ROWS:
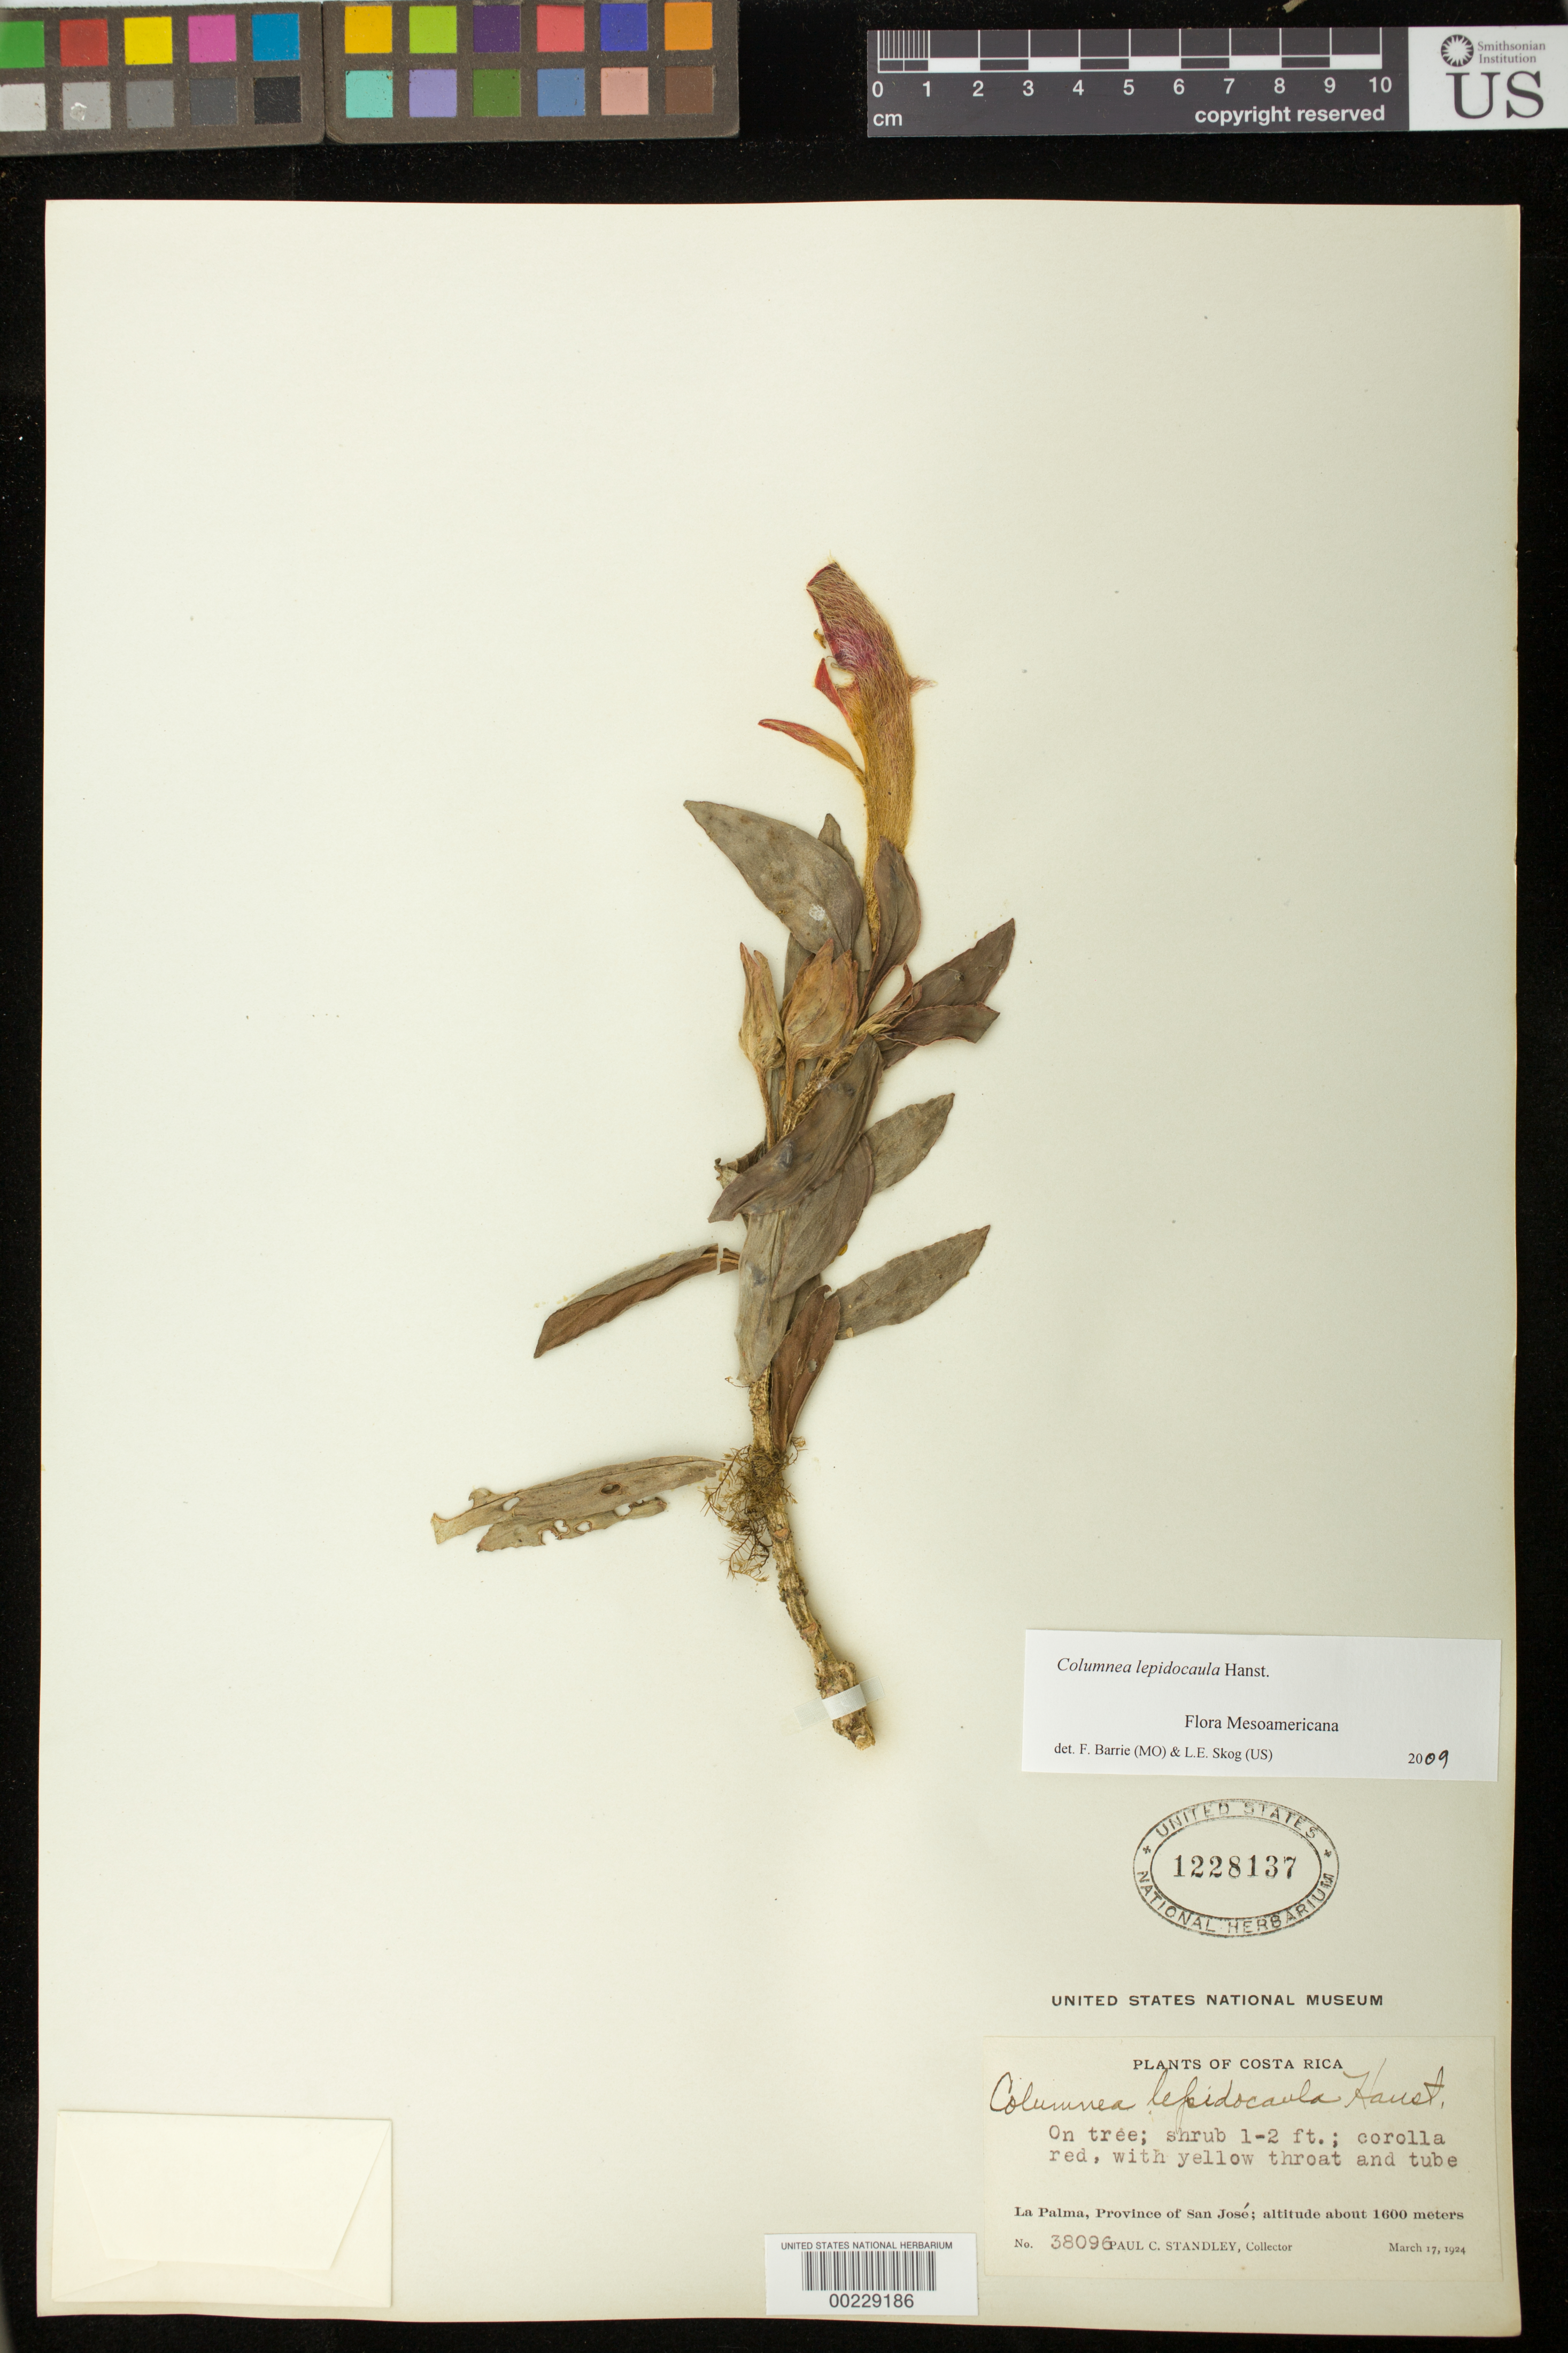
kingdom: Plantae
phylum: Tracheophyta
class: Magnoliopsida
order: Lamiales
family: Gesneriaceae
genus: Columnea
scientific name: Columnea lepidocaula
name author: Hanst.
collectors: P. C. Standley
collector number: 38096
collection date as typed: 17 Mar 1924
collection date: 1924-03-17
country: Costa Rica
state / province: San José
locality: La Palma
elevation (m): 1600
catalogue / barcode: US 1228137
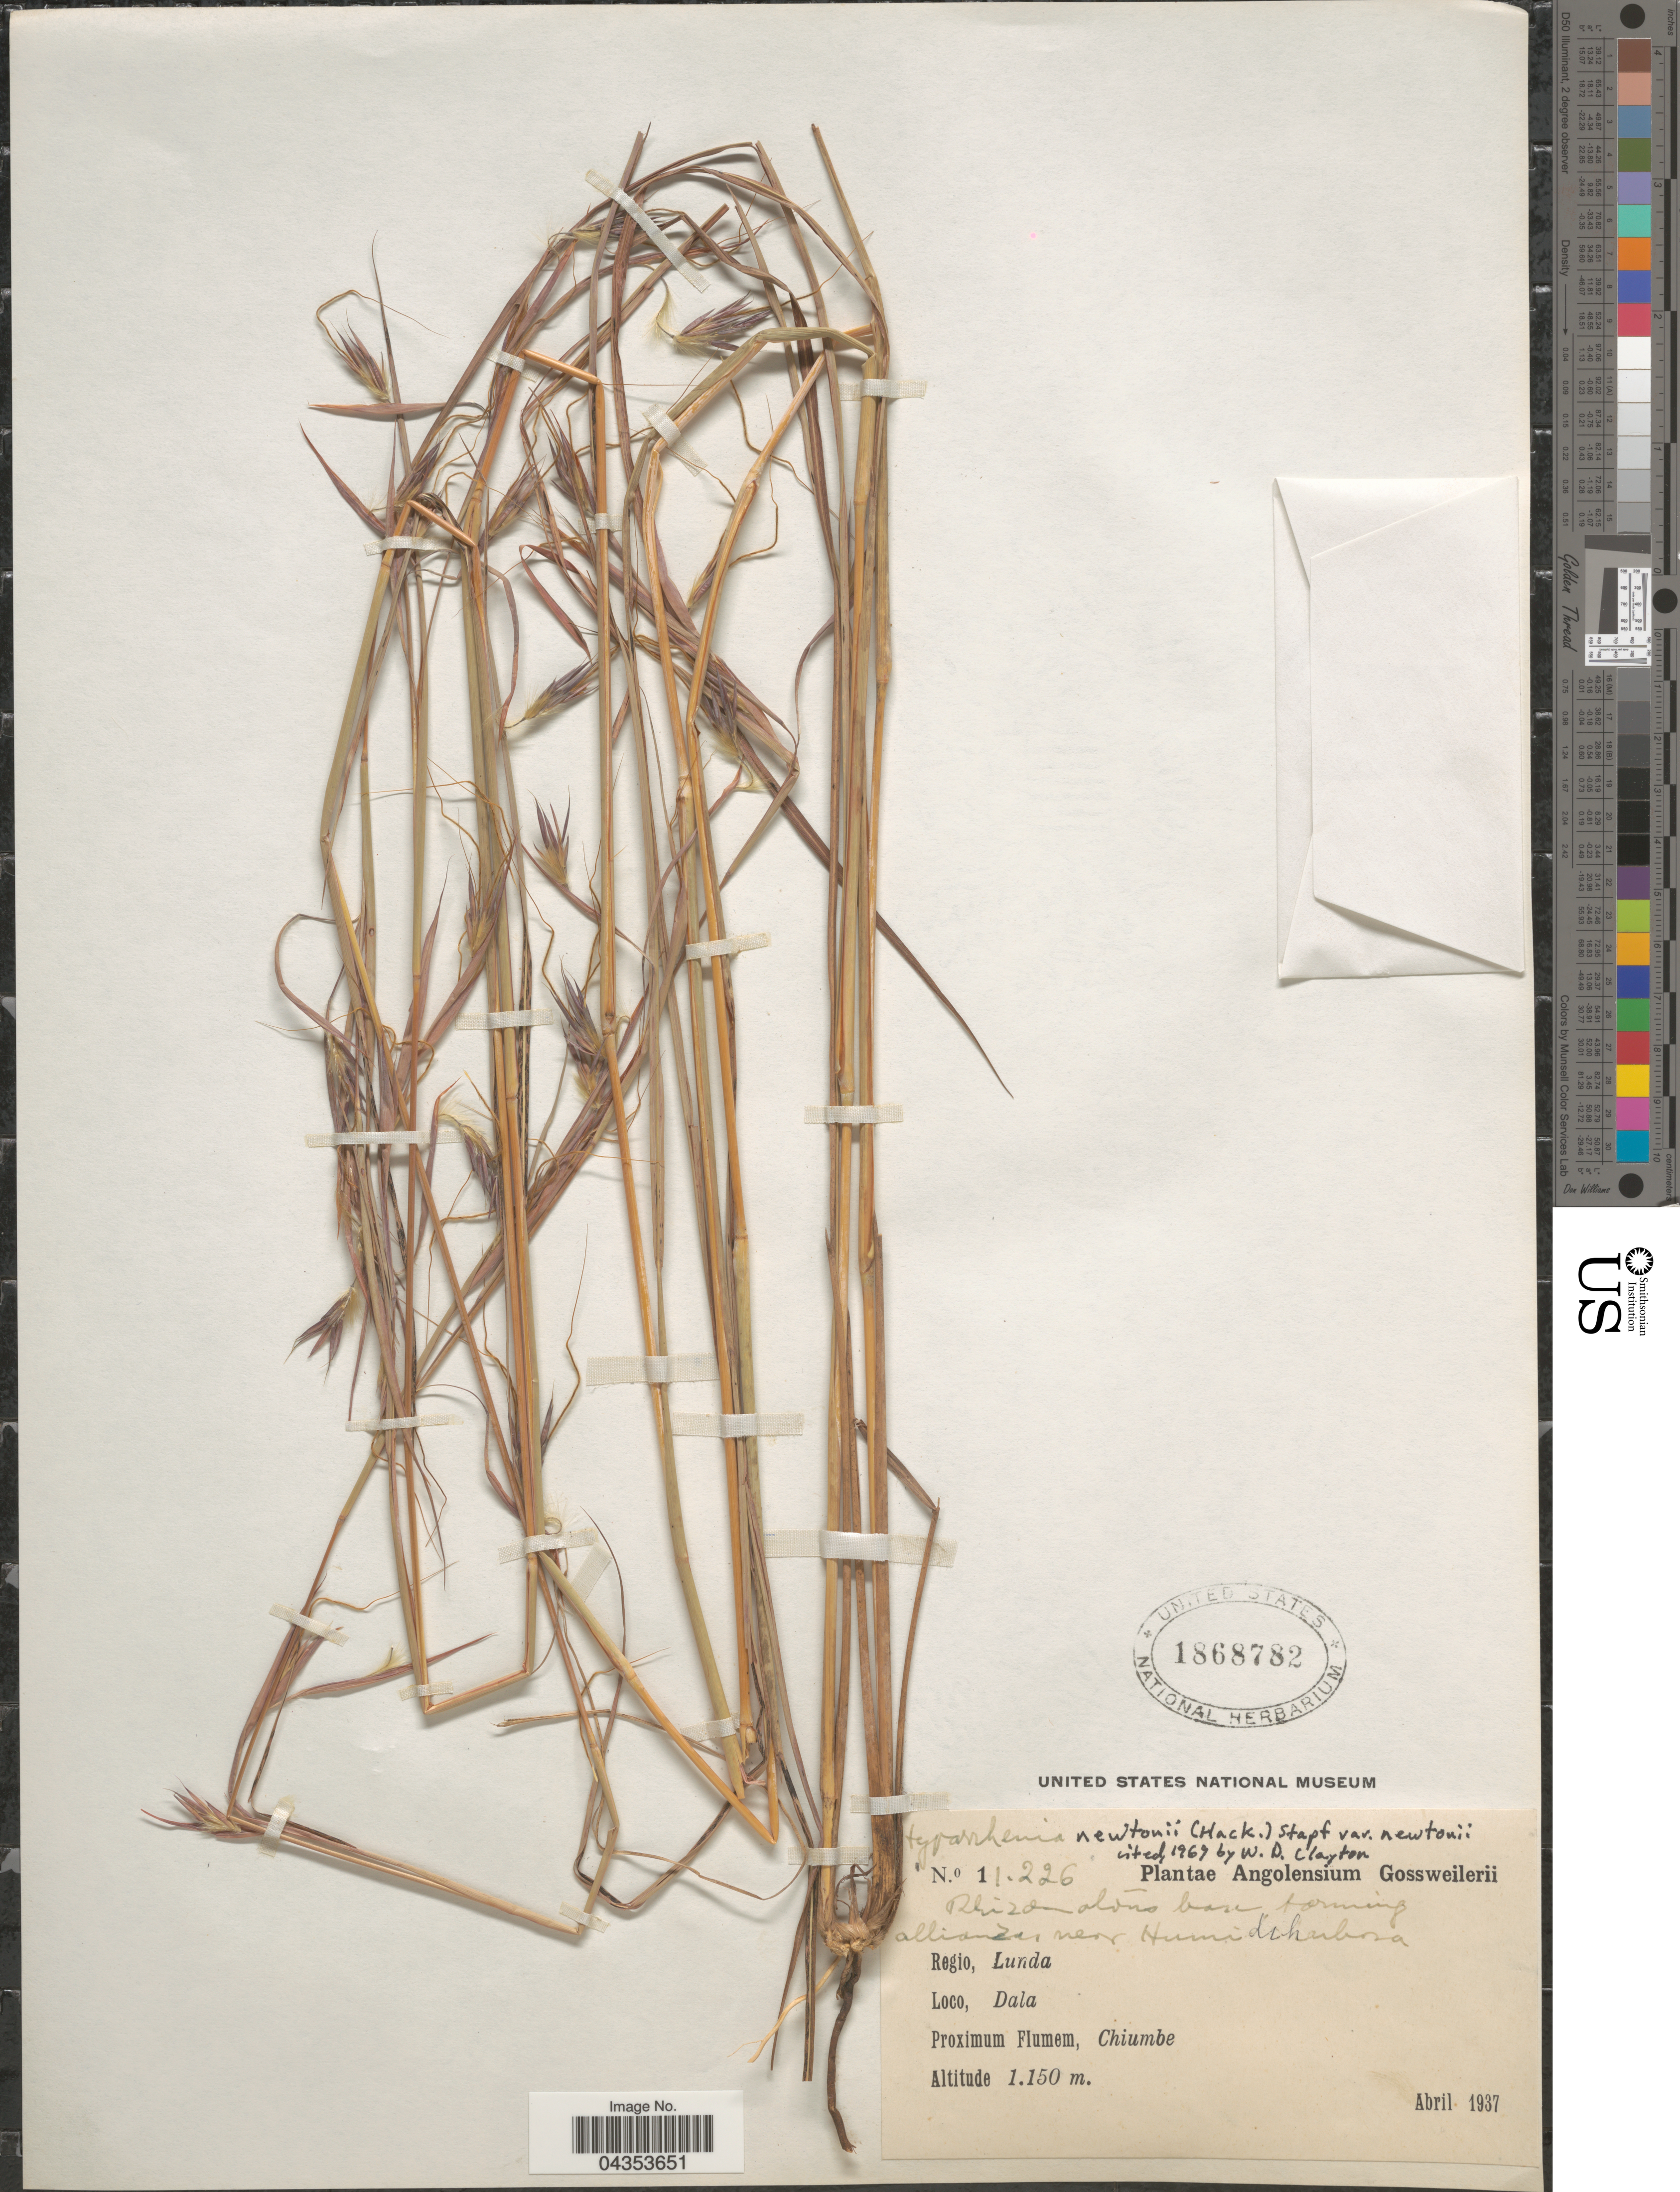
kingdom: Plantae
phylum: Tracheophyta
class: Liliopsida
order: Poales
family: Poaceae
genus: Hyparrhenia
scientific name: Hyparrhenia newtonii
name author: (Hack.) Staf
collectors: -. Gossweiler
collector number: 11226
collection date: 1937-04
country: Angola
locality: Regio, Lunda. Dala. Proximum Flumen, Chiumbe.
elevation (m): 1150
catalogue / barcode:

TO DO: Rewrite the lines of the listing from the one containing "country: Angola" through the end of the listing, putting "site" in place of "locality" and keeping everything else the same.

RIGHT ANSWER:
country: Angola
site: Regio, Lunda. Dala. Proximum Flumen, Chiumbe.
elevation (m): 1150
catalogue / barcode:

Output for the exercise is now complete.